Electra by Sophocles

Introduction

Electra, Elektra, or The Electra[1] (Ancient Greek: Ἠλέκτρα,[2] Ēlektra) is a Greek tragedy by Sophocles. Its date is not known, but various stylistic similarities with the Philoctetes (409 BC) and the Oedipus at Colonus (401 BC) lead scholars to suppose that it was written towards the end of Sophocles' career. Jebb dates it between 420 BC and 414 BC.[3]

Set in the city of Argos a few years after the Trojan War, the play tells of a bitter struggle for justice by Electra and her brother Orestes for the murder of their father Agamemnon by Clytemnestra and their stepfather Aegisthus.

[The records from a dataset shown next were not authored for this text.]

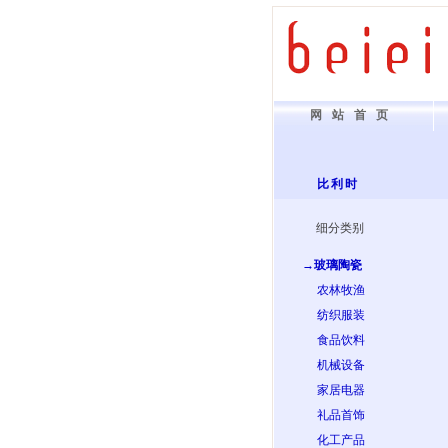
网站首页
比利时
细分类别
→玻璃陶瓷
农林牧渔
纺织服装
食品饮料
机械设备
家居电器
礼品首饰
化工产品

When King Agamemnon returns from the Trojan War, his wife Clytemnestra (who has taken Agamemnon's cousin Aegisthus as a lover) kills him. Clytemnestra believes the murder was justified, since Agamemnon had sacrificed their daughter Iphigenia before the war, as commanded by the gods. Electra, daughter of Agamemnon and Clytemnestra, rescued her younger brother Orestes from her mother by sending him to Strophius of Phocis. The play begins years later when Orestes has returned as a grown man with a plot for revenge, as well as to claim the throne.